Ropa, colgada en una percha, en una imagen de archivo.
Ropa, colgada en una percha, en una imagen de archivo.

Es curioso cómo a veces apreciamos las cosas por el hecho de ser efímeras. Lo cambiante atrae. Los cambios de humor...

Es curioso cómo a veces apreciamos las cosas por el hecho de ser efímeras. Lo cambiante atrae. Los cambios de humor, sin ir más lejos, pueden volver loco a cualquiera pero aun así, hay algo en ellos que seduce; quizás su incomprensibilidad o su carácter indómito, mas el caso es que embaucan casi tanto como intimidan. Se dice también del amor. El enamoramiento surge antes con respecto a quien entendemos como inaccesible, salvaje y cambiante.
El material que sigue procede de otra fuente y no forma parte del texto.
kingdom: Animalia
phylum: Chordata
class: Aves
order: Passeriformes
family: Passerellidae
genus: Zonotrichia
Aunque esto resulte contraproducente, nos conquista la idea de un futuro romance de verano o una tórrida aventura, y su encanto se basa en su fecha de caducidad. Se esfumará, ergo apasiona. La misma vida es así.

A veces, en el cambio está la respuesta, en la propia mutación reside la clave. Pocos fenómenos en el mundo dejan esto tan patente como la moda, y han hecho además del cambio todo un arte, una virtud, una temeridad o una ridiculez. Si lo pensamos bien, la moda no es más que un patrón, un modo —y de ahí su nombre— que comprende un conjunto de rasgos que homogeneizan las costumbres, los comportamientos y el aspecto de una sociedad temporalmente. Y precisamente en la temporalidad se encuentra su razón de ser.

La propia evolución del vestir a lo largo de las décadas da buena cuenta de ese cambio perpetuo. A saber, las cinturas de las damas se han constreñido, ensanchado, transportado, alargado y obviado tanto a través del tiempo que incluso hemos llegado a olvidar un poco dónde se encuentran. La misma experiencia paranormal de desaparición cuasi mística ha tenido lugar con el trasero: ¿en qué parte de la cadena de montaje de Amancio Ortega lo hemos ido abandonando? Hasta los pechos —apuesta segura, qué duda cabe— se han extraviado en busca de formas más neutras y andróginas, que dicen los entendidos.

Y así, desprendiéndonos de apéndices otrora resultones, caminamos hoy por un valle de señoras con pata de elefante y caballeros pitillo, que embuten sus trabajados músculos en escaso algodón de manga corta y escote en uve. Y nos parece bien. Tampoco es que nos paremos mucho a pensar en ello. Nos basta —parece ser— con admirar las prendas en cuestión en el número suficiente de maniquíes humanos para decidir que así es como queremos disfrazar el nuestro. Esa es la señal inequívoca para dar el paso y adquirir nuestro uniforme.

Nosotros mismos, que inventamos la moda, le hemos incorporado luego todo tipo de atributos personales. Así, puede ser rockera, minimalista, reivindicativa, atrevida, vintage, divertida… y un sinfín más de adjetivos publicitarios. Como negocio planetario que es, sabe perfectamente cómo hacer que esos calificativos conecten con la personalidad que creemos que nos define, la cual, por supuesto, hay que ataviar ad hoc. Nos adueñamos así de un color, unos estampados, unos tejidos y unos cortes —sería más pretencioso denominarlo estilo, y más aún considerarlo propio— que expresan lo que somos y hasta lo que pensamos pero… ¿qué hay de lo que no pensamos?

No queda muy claro si rodear nuestra anatomía de la estética de moda es un signo identitario, una elección, una imposición, ninguna de ellas o todas a la vez. Lo que sí es bastante evidente es que hemos sabido abrigar esta industria con un arsenal interminable de palabrería tan recurrente como indescifrable: cool, trend, it girl, cazador de tendencias… una terminología probablemente tan efímera como la propia ropa de temporada, pero que en cualquier caso se ha hecho un hueco en nuestra globalizada sociedad occidental.

De algún modo, las camisas de moda y los inquietantes términos anglófonos que se usan para denominar el largo de sus mangas o el fruncido de sus costuras, provocan el mismo efecto seductor: el del efímero y poderoso control de la esfera social. Dominar la jerga y poseer la prenda son todo uno y permiten depredar o, como poco, defenderse. Al igual que ciertos insectos timoratos lucen en sus inofensivos exoesqueletos colores llamativos para que se les asemeje con aquellos que pican y poder sobrevivir, o al igual que el camaleón —o chamaeleo chamaeleon, que dicen los entendidos— adapta su tono al del entorno para mantenerse a salvo. Del mismo modo, pertrecharse con el aspecto del decorado garantiza no ser visto. Quizás un día de estos, una bloguera de moda invente una palabreja que permita pensar en ello.